By Jane Gervasoni, Public Affairs OfficeMarch 12, 2014
Military families value their electronic health record system and are grateful that they no longer have to take paper copies of their health records with them each time they move. Now the U.S. Army Public Health Command is training veterinary personnel on a similar system for government-owned animals and privately-owned animals belonging to military families.
The new system is called the Remote Online Veterinary Record or ROVR for short. The system will offer Army veterinary service personnel worldwide new methods for recording and maintaining veterinary clinical information about the animals they treat.
"ROVR is a secure, Web-based application that provides the means to electronically record, store, retrieve and transmit the elements of veterinary clinical encounters at all levels of care," according to Col. Erik Torring, deputy commander for veterinary services at the USAPHC. "It is a state-of-the-art means to collect, manage, analyze and report data and information rapidly and accurately to all levels of the Department of Defense."
The Army provides veterinary health services for all components of the DOD and to other governmental agencies with complete veterinary medical and surgical care for all government-owned animals including those belonging to other governmental agencies such as the Secret Service, Border Patrol, Customs Service and the Transportation Security Administration.
Currently veterinary personnel document their clinical findings and other statistical data using hard copy records, spreadsheets and other databases. These methods lack the ability to encrypt data, don't allow access by all veterinary personnel, and are generally hard to manage, according to Michael Tackett, U.S. Army Medical Information Technology Center Veterinary Services Systems Management program manager.
"The DOD veterinary services community operates in approximately 144 sites worldwide," explained Tackett. "The new system will be capable of encrypting data and providing worldwide access for veterinary service personnel in theater or garrison."
ROVR was designed to address many of the concerns of the veterinary community and is being trained and fielded throughout the USAPHC regional commands across the world through April.
"Access to this system is based on a user's common access card," explained Lt. Col. Kay Burkman, veterinary staff officer at Joint Base San Antonio, Texas. "ROVR will create patient records that can be transferred and shared, with access worldwide using the CAC."
Burkman has been involved with this project since it was first conceived in 2005. She has spent the last 2 1/2 years working primarily on program development, beta testing and devising training.
"Every clinic is different, so we tailor our training to meet the needs of those using the system," she explained. "A facility exclusively treating government-owned animals will have slightly different needs than one that treats primarily privately-owned animals.
"In February, we trained veterinary treatment facility personnel from Aberdeen Proving Ground (Md.) and Carlisle Barracks (Pa.) on how to use this system," Burkman explained. "We have already trained veterinary personnel at more than 100 VTFs including Joint Base San Antonio, and veterinary personnel have been very enthusiastic about ROVR's capabilities."
The system has a lot of benefits for VTF users as well as pet owners according to Burkman. ROVR even has more functionality than the current electronic health system for military beneficiaries, she said.

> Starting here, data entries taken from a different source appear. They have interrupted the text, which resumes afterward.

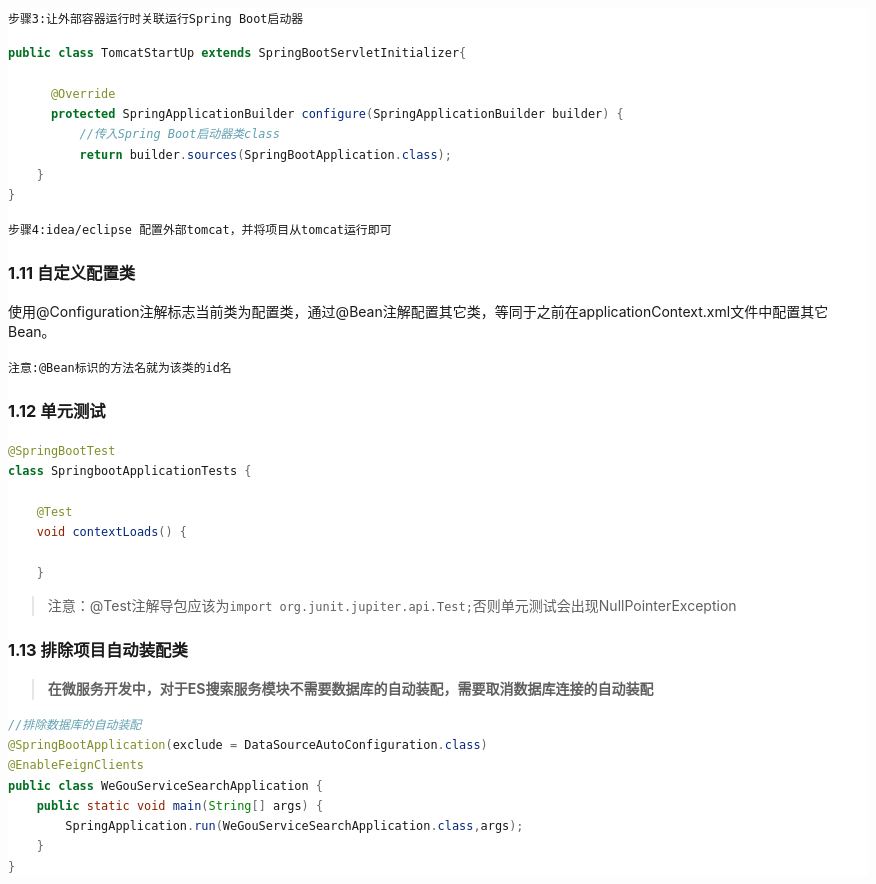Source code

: 
`步骤3:让外部容器运行时关联运行Spring Boot启动器`

```JAVA
public class TomcatStartUp extends SpringBootServletInitializer{
    
      @Override
      protected SpringApplicationBuilder configure(SpringApplicationBuilder builder) {
          //传入Spring Boot启动器类class
          return builder.sources(SpringBootApplication.class);
    }
}
```



`步骤4:idea/eclipse 配置外部tomcat，并将项目从tomcat运行即可`



### 1.11 自定义配置类

​				使用@Configuration注解标志当前类为配置类，通过@Bean注解配置其它类，等同于之前在applicationContext.xml文件中配置其它Bean。

`注意:@Bean标识的方法名就为该类的id名`



### 1.12 单元测试

```JAVA
@SpringBootTest
class SpringbootApplicationTests {

    @Test
    void contextLoads() {
        
    }
```

> 注意：@Test注解导包应该为`import org.junit.jupiter.api.Test;`否则单元测试会出现NullPointerException





### 1.13 排除项目自动装配类

> **在微服务开发中，对于ES搜索服务模块不需要数据库的自动装配，需要取消数据库连接的自动装配**

```java
//排除数据库的自动装配
@SpringBootApplication(exclude = DataSourceAutoConfiguration.class)
@EnableFeignClients 
public class WeGouServiceSearchApplication {
    public static void main(String[] args) {
        SpringApplication.run(WeGouServiceSearchApplication.class,args);
    }
}
```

One of the biggest benefits to pet owners is that the information stored in the system can be transferred to any military VTF around the world. This will make a difference for those who take pets with them when they have a permanent change of station.
The same is true for military working dogs and other government-owned animals such as the caisson horses used at Fort Belvoir, Va. Information on the animals' past and present health will be available to any veterinary provider with a CAC.
"ROVR provides the functionalities necessary to consolidate the 144 independent veterinary treatment facilities into a global practice with the capability to provide standardized, evidence-based veterinary care to any animal, anywhere," Burkman explained.
In addition, ROVR will be able to help track animal disease trends, clinic inventory, manage appointments, provide billing statements, track drug interactions, generate rabies and veterinary health certificates and support clinical documentation of patient records.
Although the USAPHC is hosting the training, many veterinary services personnel, the DOD Veterinary Services Activity, the Defense Health Agency and DOD's Health Affairs contributed to the design of the system and are involved in the management of the system. These organizations, animals and owners will benefit from the information available in the system, according to Torring.
"The entire program including development, testing and fielding has been a huge team effort," said Tackett. "This is a partnership that will improve patient care by automating medical records and providing worldwide access from any CAC-enabled government computer."
ROVR still has some growing to do, but so far, design defects have been minimal and will be fixed once the system is fielded.
At Aberdeen Proving Ground, the veterinary clinic staff, which received training in February, is already using the new system in the VTF.
"Change is always challenging," said Carol Bossone, non-appropriated fund veterinarian at the clinic, "but this system seems to offer functionality that we have not had before. I am hopeful that the end result will be a valuable tool that is versatile, flexible and seamless."